Fire was worshipped as a divinity by several idolaters: the Platonists confounded it with the heavens, and considered it as the divine intelligence. Sometimes it is a symbol of majesty.-God walked (if we may so express ourselves) with his people, preceded by a pillar of fire; and the monarchs of Asia, according to Herodotus, commanded that such ensigns of their majesty should be carried before them. These fires, according to Quintus Curtius, were considered as holy and eternal, and were carried at the head of their armies on little altars of silver, in the midst of the magi who accompanied them and sang their hymns.

Fire was also a symbol of majesty amongst the Romans; and if it was used by them in their festivals, it was rather employed for the ceremonies of religion than for a peculiar mark of their rejoicings. Fire was always held to be most proper and holy for sacrifices; in this the Pagans imitated the Hebrews. The fire so

carefully preserved by the Vestals was probably an imitation of that which fell from heaven on the victim offered by Aaron, and long afterwards religiously kept up by the priests. Servius, one of the seven kings of Rome, commanded a great fire of straw to be kindled in the public place of every town in Italy to consecrate for repose a certain day in seed-time, or sowing.

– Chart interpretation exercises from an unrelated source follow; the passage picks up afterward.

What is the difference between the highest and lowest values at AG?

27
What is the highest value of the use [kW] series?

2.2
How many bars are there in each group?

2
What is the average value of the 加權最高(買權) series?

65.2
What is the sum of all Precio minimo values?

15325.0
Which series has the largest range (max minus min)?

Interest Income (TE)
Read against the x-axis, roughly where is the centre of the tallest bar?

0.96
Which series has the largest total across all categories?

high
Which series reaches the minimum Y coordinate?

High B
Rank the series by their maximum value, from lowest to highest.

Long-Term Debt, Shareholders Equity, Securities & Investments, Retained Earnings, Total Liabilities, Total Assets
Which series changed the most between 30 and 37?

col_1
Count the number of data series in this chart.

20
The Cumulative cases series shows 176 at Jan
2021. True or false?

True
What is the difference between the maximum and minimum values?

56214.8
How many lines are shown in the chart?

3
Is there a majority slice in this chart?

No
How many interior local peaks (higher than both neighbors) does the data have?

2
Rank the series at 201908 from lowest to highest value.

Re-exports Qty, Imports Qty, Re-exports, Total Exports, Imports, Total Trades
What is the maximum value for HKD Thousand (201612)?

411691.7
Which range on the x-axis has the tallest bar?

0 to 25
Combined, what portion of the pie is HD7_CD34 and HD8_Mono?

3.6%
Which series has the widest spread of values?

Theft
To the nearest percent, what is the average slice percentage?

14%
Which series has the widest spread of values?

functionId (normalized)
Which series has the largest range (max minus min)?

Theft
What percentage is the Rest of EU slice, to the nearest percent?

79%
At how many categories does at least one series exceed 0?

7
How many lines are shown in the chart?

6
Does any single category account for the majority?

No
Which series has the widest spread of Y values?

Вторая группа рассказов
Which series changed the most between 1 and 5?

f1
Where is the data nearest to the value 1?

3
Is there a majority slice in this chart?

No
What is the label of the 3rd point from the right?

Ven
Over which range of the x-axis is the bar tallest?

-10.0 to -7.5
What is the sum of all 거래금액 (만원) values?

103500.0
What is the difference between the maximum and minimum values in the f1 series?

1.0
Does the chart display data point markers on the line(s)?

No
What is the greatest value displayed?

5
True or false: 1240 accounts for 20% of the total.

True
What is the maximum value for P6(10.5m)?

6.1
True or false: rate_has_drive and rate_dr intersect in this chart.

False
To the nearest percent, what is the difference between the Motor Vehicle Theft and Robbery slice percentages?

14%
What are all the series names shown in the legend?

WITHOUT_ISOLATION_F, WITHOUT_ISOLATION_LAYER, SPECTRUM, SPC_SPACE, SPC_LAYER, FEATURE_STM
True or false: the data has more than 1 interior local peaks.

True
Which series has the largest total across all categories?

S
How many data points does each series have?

The Greeks lighted lamps at a certain feast held in honour of Minerva, who gave them oil; of Vulcan, who was the inventor of lamps; and of Prometheus, who had rendered them service by the fire which he had stolen from heaven. Another feast to Bacchus was celebrated by a grand nocturnal illumination, in which wine was poured forth profusely to all passengers. A feast in memory of Ceres, who sought so long in the darkness of hell for her daughter, was kept by burning a number of torches.

Great illuminations were made in various other meetings; particularly in the Secular Games, which lasted three whole nights; and so carefully were they kept up, that these nights had no darkness.

In all their rejoicings the ancients indeed used fires ; but they were intended merely to burn their sacrifices, and which, as the generality of them were performed at night, the illuminations served to give light to the ceremonies.

Artificial fires were indeed frequently used by them, but not in public rejoicings; like us, they employed them for military purposes; but we use them likewise successfully for our decorations and amusement.